Hooyberg Attorneys, Disputes between landlords and tenants: a tale of a building in Braamfontein, Johannesburg (May 2, 2012). Available at: http://www.hooyberg.co.za/articles/7.php

Disputes between landlords and tenants: a tale of a building in Braamfontein, Johannesburg - 02 May 2012


The relationship between landlord and tenant is often a difficult one, compounded often by the fact that many lease agreements – particularly in the context of residential schemes – are not written down on paper. But even where agreements are written down, the relationship is still fraught with difficulties. As a recent Constitutional Court decision has shown, both landlords and tenants need to be aware of the legislative provisions governing lease agreements, as well as need to be aware that a lease agreement is not as straightforward as any other agreement, primarily because lease agreements facilitate the livelihoods of individuals.

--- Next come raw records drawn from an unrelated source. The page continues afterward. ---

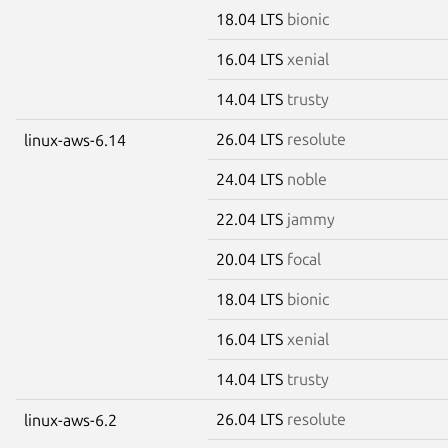
18.04 LTS
bionic
16.04 LTS
xenial
14.04 LTS
trusty
26.04 LTS
resolute
linux-aws-6.14
24.04 LTS
noble
22.04 LTS
jammy
20.04 LTS
focal
18.04 LTS
bionic
16.04 LTS
xenial
14.04 LTS
trusty
26.04 LTS
resolute
linux-aws-6.2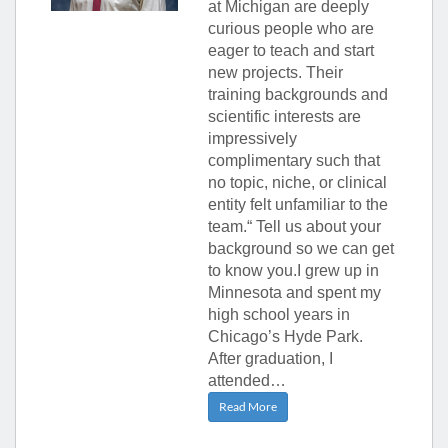
at Michigan are deeply
curious people who are
eager to teach and start
new projects. Their
training backgrounds and
scientific interests are
impressively
complimentary such that
no topic, niche, or clinical
entity felt unfamiliar to the
team.“ Tell us about your
background so we can get
to know you.I grew up in
Minnesota and spent my
high school years in
Chicago’s Hyde Park.
After graduation, I
attended…
Read More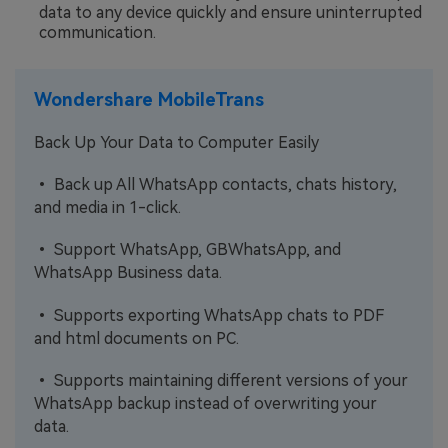
data to any device quickly and ensure uninterrupted
communication.
Wondershare MobileTrans
Back Up Your Data to Computer Easily
• Back up All WhatsApp contacts, chats history,
and media in 1-click.
• Support WhatsApp, GBWhatsApp, and
WhatsApp Business data.
• Supports exporting WhatsApp chats to PDF
and html documents on PC.
• Supports maintaining different versions of your
WhatsApp backup instead of overwriting your
data.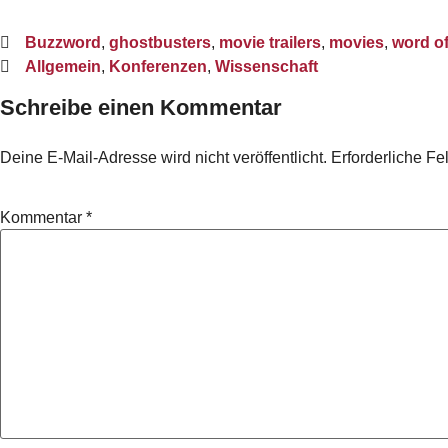
Buzzword
,
ghostbusters
,
movie trailers
,
movies
,
word o
Allgemein
,
Konferenzen
,
Wissenschaft
Schreibe einen Kommentar
Deine E-Mail-Adresse wird nicht veröffentlicht.
Erforderliche Fe
Kommentar
*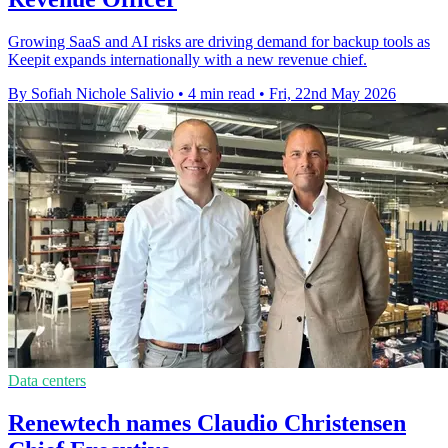
Growing SaaS and AI risks are driving demand for backup tools as
Keepit expands internationally with a new revenue chief.
By Sofiah Nichole Salivio
•
4 min read
•
Fri, 22nd May 2026
Data centers
Renewtech names Claudio Christensen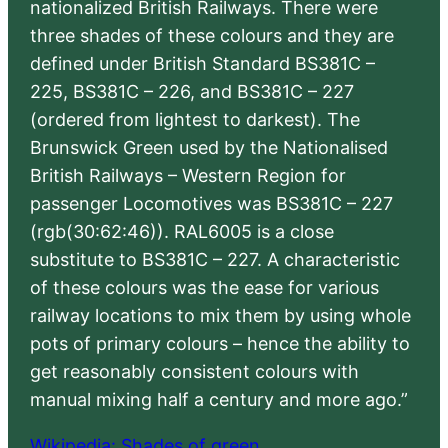
nationalized British Railways. There were
three shades of these colours and they are
defined under British Standard BS381C –
225, BS381C – 226, and BS381C – 227
(ordered from lightest to darkest). The
Brunswick Green used by the Nationalised
British Railways – Western Region for
passenger Locomotives was BS381C – 227
(rgb(30:62:46)). RAL6005 is a close
substitute to BS381C – 227. A characteristic
of these colours was the ease for various
railway locations to mix them by using whole
pots of primary colours – hence the ability to
get reasonably consistent colours with
manual mixing half a century and more ago.”
Wikipedia: Shades of green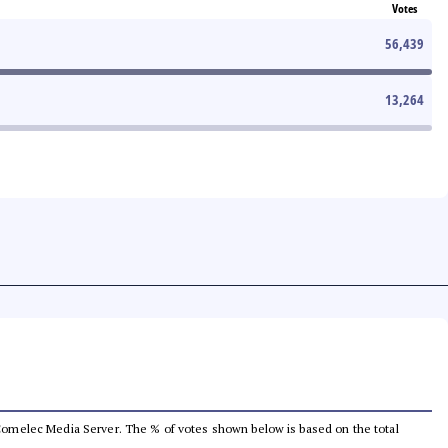
Votes
56,439
13,264
he Comelec Media Server. The % of votes shown below is based on the total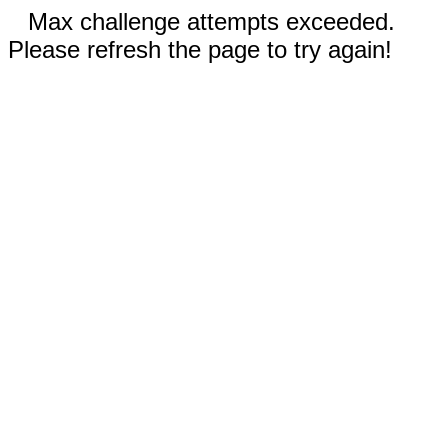
Max challenge attempts exceeded.
Please refresh the page to try again!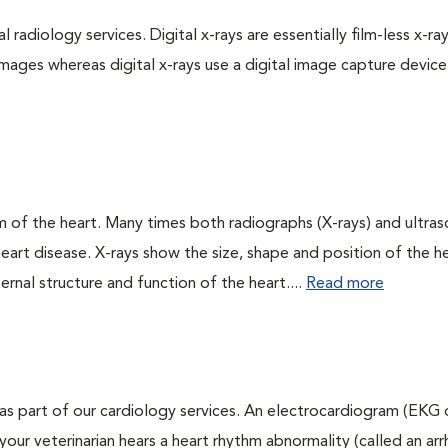
 radiology services. Digital x-rays are essentially film-less x-ray
images whereas digital x-rays use a digital image capture device
 of the heart. Many times both radiographs (X-rays) and ultra
art disease. X-rays show the size, shape and position of the h
ernal structure and function of the heart....
Read more
as part of our cardiology services. An electrocardiogram (EKG
f your veterinarian hears a heart rhythm abnormality (called an ar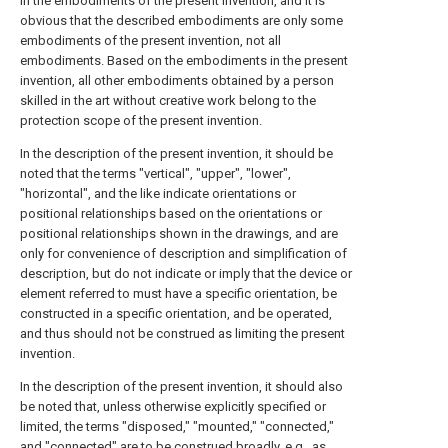
in the embodiments of the present invention, and it is
obvious that the described embodiments are only some
embodiments of the present invention, not all
embodiments. Based on the embodiments in the present
invention, all other embodiments obtained by a person
skilled in the art without creative work belong to the
protection scope of the present invention.
In the description of the present invention, it should be
noted that the terms "vertical", "upper", "lower",
"horizontal", and the like indicate orientations or
positional relationships based on the orientations or
positional relationships shown in the drawings, and are
only for convenience of description and simplification of
description, but do not indicate or imply that the device or
element referred to must have a specific orientation, be
constructed in a specific orientation, and be operated,
and thus should not be construed as limiting the present
invention.
In the description of the present invention, it should also
be noted that, unless otherwise explicitly specified or
limited, the terms "disposed," "mounted," "connected,"
and "connected" are to be construed broadly, e.g., as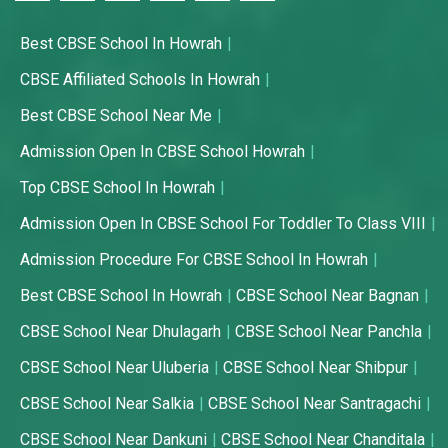
Best CBSE School In Howrah
CBSE Affiliated Schools In Howrah
Best CBSE School Near Me
Admission Open In CBSE School Howrah
Top CBSE School In Howrah
Admission Open In CBSE School For Toddler To Class VIII
Admission Procedure For CBSE School In Howrah
Best CBSE School In Howrah
CBSE School Near Bagnan
CBSE School Near Dhulagarh
CBSE School Near Panchla
CBSE School Near Uluberia
CBSE School Near Shibpur
CBSE School Near Salkia
CBSE School Near Santragachi
CBSE School Near Dankuni
CBSE School Near Chanditala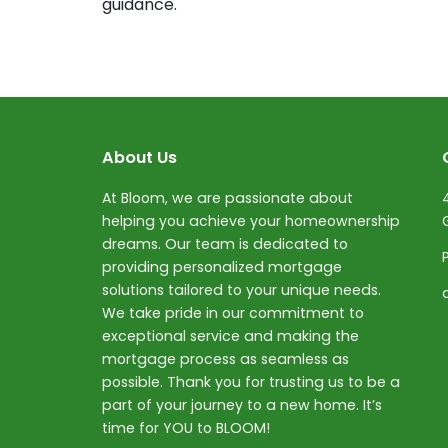
guidance.
About Us
At Bloom, we are passionate about
helping you achieve your homeownership
dreams. Our team is dedicated to
providing personalized mortgage
solutions tailored to your unique needs.
We take pride in our commitment to
exceptional service and making the
mortgage process as seamless as
possible. Thank you for trusting us to be a
part of your journey to a new home. It’s
time for YOU to BLOOM!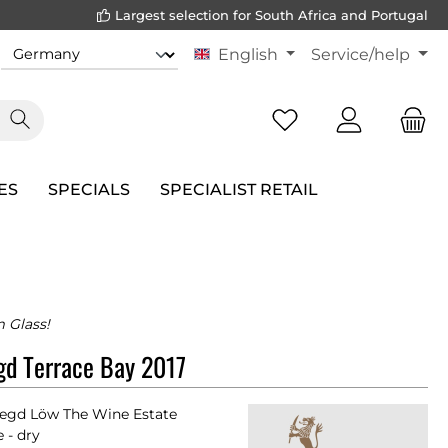
Largest selection for South Africa and Portugal
English
Service/help
ES
SPECIALS
SPECIALIST RETAIL
m Glass!
gd Terrace Bay 2017
egd Löw The Wine Estate
 - dry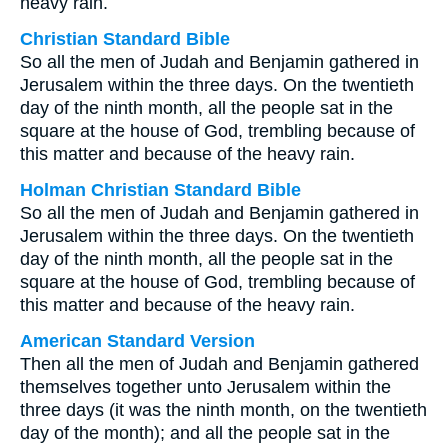
heavy rain.
Christian Standard Bible
So all the men of Judah and Benjamin gathered in
Jerusalem within the three days. On the twentieth
day of the ninth month, all the people sat in the
square at the house of God, trembling because of
this matter and because of the heavy rain.
Holman Christian Standard Bible
So all the men of Judah and Benjamin gathered in
Jerusalem within the three days. On the twentieth
day of the ninth month, all the people sat in the
square at the house of God, trembling because of
this matter and because of the heavy rain.
American Standard Version
Then all the men of Judah and Benjamin gathered
themselves together unto Jerusalem within the
three days (it was the ninth month, on the twentieth
day of the month); and all the people sat in the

The case of Maphango & Others v Aengus Lifestyle Properties dealt with a rental dispute between various tenants of a residential building in Braamfontein, and its landlord, Aengus Lifestyle Properties. The landlord had recently effected improvements to the building, and as a result thereof, sought to increase the amount of rental payable by its tenants. In order, however, to effectively force the tenants to accept the higher rentals, the landlord utilised its powers to terminate the lease agreement, and offered the tenant a new lease agreement but with a substantially increased rental payable.

The question in the case turned on whether the landlord could use the power of termination as a way of coaxing the tenant into accepting a higher rental. On the one hand, one could argue that an agreement is simply that – an agreement. The agreement provided that the lease would renew automatically unless either party terminated the agreement by written notice. There was accordingly no dispute that the landlord was entitled to exercise its power to terminate the agreement in writing, and indeed the landlord thought its actions justified in simply complying with the agreement.

On the other hand, however, the termination was in effect used as a stick to coax the tenant into paying a higher rental. This, the court found, did not show due regard to the provisions of the Rental Housing Act, specifically because the Act prohibits the termination of a lease by a landlord on the ground of an unfair practice. Such practice includes oppressive or unreasonable conduct exercised by the landlord towards the tenant, or conduct which unreasonably interferes with or limits the rights of the tenant. In addition, each party has an obligation of good faith towards each another.

Whether the practice was unfair or not lay within the power of the Rental Housing Tribunal, established in terms of the Act to enact a “complex, nuanced and potentially powerful system for managing disputes between landlords and tenants.” Such a system would provide a balanced determination of the dispute, taking into account both the actual lived circumstances of the tenant, as well as the prevailing market forces facing the landlord which may have necessitated a rental increase.

Despite the tenant referring the dispute to the Tribunal, the landlord sought eviction proceedings against the tenants. The court found that this did not demonstrate an appreciation for the provisions of the Rental Housing Act, and in light of the extensive powers afforded to the Tribunal in resolving a dispute of this nature, refrained from making a ruling on the fairness of the landlord’s termination. Instead, the dispute was essentially referred back to the Tribunal for determination.

The lesson of this case is a valuable one for landlords and tenants alike. Bodies, such as the Rental Housing Tribunal, are often set up to deal with matters of this sought, but perhaps due to a lack of communication are not well-known to members of the public, and certainly not well-known to the everyday person on the street who, firstly, may not have a written contract, secondly, may not be aware of his/her rights in terms of the Act or the Constitution, and thirdly, may not have the resources to approach a legal practitioner able to advise accordingly.

This is disappointing, as the Tribunal is empowered by statute to effect a mediatory and fairly cost-effective role for lease disputes, and to make a determination that would be just and equitable to both landlord and tenant. This doesn’t mean that the relationship between landlord and tenant may be any easier – but it does mean that the resolution of any dispute could be solved that much quicker than engaging upon a protracted legal route.